* _Task details_
Reproduce all the data, character for character.
● ● ●
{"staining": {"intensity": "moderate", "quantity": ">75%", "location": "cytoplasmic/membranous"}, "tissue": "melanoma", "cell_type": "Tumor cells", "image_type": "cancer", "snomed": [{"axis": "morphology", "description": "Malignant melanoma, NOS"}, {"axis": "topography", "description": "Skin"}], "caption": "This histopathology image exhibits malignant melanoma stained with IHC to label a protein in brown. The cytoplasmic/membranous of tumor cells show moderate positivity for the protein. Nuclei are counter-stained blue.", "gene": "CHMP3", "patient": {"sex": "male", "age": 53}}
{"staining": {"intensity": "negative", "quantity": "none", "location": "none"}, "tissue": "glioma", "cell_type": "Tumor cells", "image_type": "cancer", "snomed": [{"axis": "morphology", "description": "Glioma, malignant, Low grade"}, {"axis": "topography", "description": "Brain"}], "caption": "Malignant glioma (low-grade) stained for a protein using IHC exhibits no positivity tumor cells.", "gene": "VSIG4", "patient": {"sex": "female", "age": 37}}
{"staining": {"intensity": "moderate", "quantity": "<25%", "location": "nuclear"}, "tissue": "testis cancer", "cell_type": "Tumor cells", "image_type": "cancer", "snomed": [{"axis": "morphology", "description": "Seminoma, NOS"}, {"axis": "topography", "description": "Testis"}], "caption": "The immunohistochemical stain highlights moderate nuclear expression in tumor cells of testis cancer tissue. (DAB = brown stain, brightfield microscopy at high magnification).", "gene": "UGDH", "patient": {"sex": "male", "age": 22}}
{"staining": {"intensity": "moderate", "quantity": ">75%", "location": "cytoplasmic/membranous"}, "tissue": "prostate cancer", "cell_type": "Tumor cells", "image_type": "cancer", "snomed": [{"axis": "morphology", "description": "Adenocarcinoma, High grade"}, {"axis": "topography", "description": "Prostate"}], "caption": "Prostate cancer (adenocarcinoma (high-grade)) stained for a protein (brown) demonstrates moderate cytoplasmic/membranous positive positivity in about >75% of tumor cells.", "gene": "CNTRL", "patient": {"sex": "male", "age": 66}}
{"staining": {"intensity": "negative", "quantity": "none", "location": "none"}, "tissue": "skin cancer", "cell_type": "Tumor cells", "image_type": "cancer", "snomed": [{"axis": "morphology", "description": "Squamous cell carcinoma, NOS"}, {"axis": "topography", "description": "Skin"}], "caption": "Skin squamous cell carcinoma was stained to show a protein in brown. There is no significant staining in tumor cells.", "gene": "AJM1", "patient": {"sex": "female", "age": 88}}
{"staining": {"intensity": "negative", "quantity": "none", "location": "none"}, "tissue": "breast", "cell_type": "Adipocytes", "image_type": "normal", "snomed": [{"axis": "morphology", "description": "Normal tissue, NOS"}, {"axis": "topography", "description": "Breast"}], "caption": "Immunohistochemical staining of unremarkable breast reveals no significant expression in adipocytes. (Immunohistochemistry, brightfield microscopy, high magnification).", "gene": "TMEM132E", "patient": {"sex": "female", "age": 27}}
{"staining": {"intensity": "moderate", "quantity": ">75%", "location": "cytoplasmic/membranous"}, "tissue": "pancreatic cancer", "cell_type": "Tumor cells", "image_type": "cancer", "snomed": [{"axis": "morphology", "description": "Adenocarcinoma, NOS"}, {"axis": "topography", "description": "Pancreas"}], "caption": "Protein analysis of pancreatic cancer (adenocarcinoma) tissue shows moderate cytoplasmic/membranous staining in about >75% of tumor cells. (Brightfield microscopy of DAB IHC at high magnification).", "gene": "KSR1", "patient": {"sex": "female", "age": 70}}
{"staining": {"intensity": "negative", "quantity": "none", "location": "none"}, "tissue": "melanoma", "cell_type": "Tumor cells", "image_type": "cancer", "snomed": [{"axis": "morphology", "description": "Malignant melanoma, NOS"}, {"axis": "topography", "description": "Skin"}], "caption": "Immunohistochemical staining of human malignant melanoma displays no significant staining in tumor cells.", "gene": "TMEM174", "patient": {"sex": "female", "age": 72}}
● ● ●
* _Result of this exercise_
{"staining": {"intensity": "moderate", "quantity": ">75%", "location": "cytoplasmic/membranous"}, "tissue": "melanoma", "cell_type": "Tumor cells", "image_type": "cancer", "snomed": [{"axis": "morphology", "description": "Malignant melanoma, NOS"}, {"axis": "topography", "description": "Skin"}], "caption": "This histopathology image exhibits malignant melanoma stained with IHC to label a protein in brown. The cytoplasmic/membranous of tumor cells show moderate positivity for the protein. Nuclei are counter-stained blue.", "gene": "CHMP3", "patient": {"sex": "male", "age": 53}}
{"staining": {"intensity": "negative", "quantity": "none", "location": "none"}, "tissue": "glioma", "cell_type": "Tumor cells", "image_type": "cancer", "snomed": [{"axis": "morphology", "description": "Glioma, malignant, Low grade"}, {"axis": "topography", "description": "Brain"}], "caption": "Malignant glioma (low-grade) stained for a protein using IHC exhibits no positivity tumor cells.", "gene": "VSIG4", "patient": {"sex": "female", "age": 37}}
{"staining": {"intensity": "moderate", "quantity": "<25%", "location": "nuclear"}, "tissue": "testis cancer", "cell_type": "Tumor cells", "image_type": "cancer", "snomed": [{"axis": "morphology", "description": "Seminoma, NOS"}, {"axis": "topography", "description": "Testis"}], "caption": "The immunohistochemical stain highlights moderate nuclear expression in tumor cells of testis cancer tissue. (DAB = brown stain, brightfield microscopy at high magnification).", "gene": "UGDH", "patient": {"sex": "male", "age": 22}}
{"staining": {"intensity": "moderate", "quantity": ">75%", "location": "cytoplasmic/membranous"}, "tissue": "prostate cancer", "cell_type": "Tumor cells", "image_type": "cancer", "snomed": [{"axis": "morphology", "description": "Adenocarcinoma, High grade"}, {"axis": "topography", "description": "Prostate"}], "caption": "Prostate cancer (adenocarcinoma (high-grade)) stained for a protein (brown) demonstrates moderate cytoplasmic/membranous positive positivity in about >75% of tumor cells.", "gene": "CNTRL", "patient": {"sex": "male", "age": 66}}
{"staining": {"intensity": "negative", "quantity": "none", "location": "none"}, "tissue": "skin cancer", "cell_type": "Tumor cells", "image_type": "cancer", "snomed": [{"axis": "morphology", "description": "Squamous cell carcinoma, NOS"}, {"axis": "topography", "description": "Skin"}], "caption": "Skin squamous cell carcinoma was stained to show a protein in brown. There is no significant staining in tumor cells.", "gene": "AJM1", "patient": {"sex": "female", "age": 88}}
{"staining": {"intensity": "negative", "quantity": "none", "location": "none"}, "tissue": "breast", "cell_type": "Adipocytes", "image_type": "normal", "snomed": [{"axis": "morphology", "description": "Normal tissue, NOS"}, {"axis": "topography", "description": "Breast"}], "caption": "Immunohistochemical staining of unremarkable breast reveals no significant expression in adipocytes. (Immunohistochemistry, brightfield microscopy, high magnification).", "gene": "TMEM132E", "patient": {"sex": "female", "age": 27}}
{"staining": {"intensity": "moderate", "quantity": ">75%", "location": "cytoplasmic/membranous"}, "tissue": "pancreatic cancer", "cell_type": "Tumor cells", "image_type": "cancer", "snomed": [{"axis": "morphology", "description": "Adenocarcinoma, NOS"}, {"axis": "topography", "description": "Pancreas"}], "caption": "Protein analysis of pancreatic cancer (adenocarcinoma) tissue shows moderate cytoplasmic/membranous staining in about >75% of tumor cells. (Brightfield microscopy of DAB IHC at high magnification).", "gene": "KSR1", "patient": {"sex": "female", "age": 70}}
{"staining": {"intensity": "negative", "quantity": "none", "location": "none"}, "tissue": "melanoma", "cell_type": "Tumor cells", "image_type": "cancer", "snomed": [{"axis": "morphology", "description": "Malignant melanoma, NOS"}, {"axis": "topography", "description": "Skin"}], "caption": "Immunohistochemical staining of human malignant melanoma displays no significant staining in tumor cells.", "gene": "TMEM174", "patient": {"sex": "female", "age": 72}}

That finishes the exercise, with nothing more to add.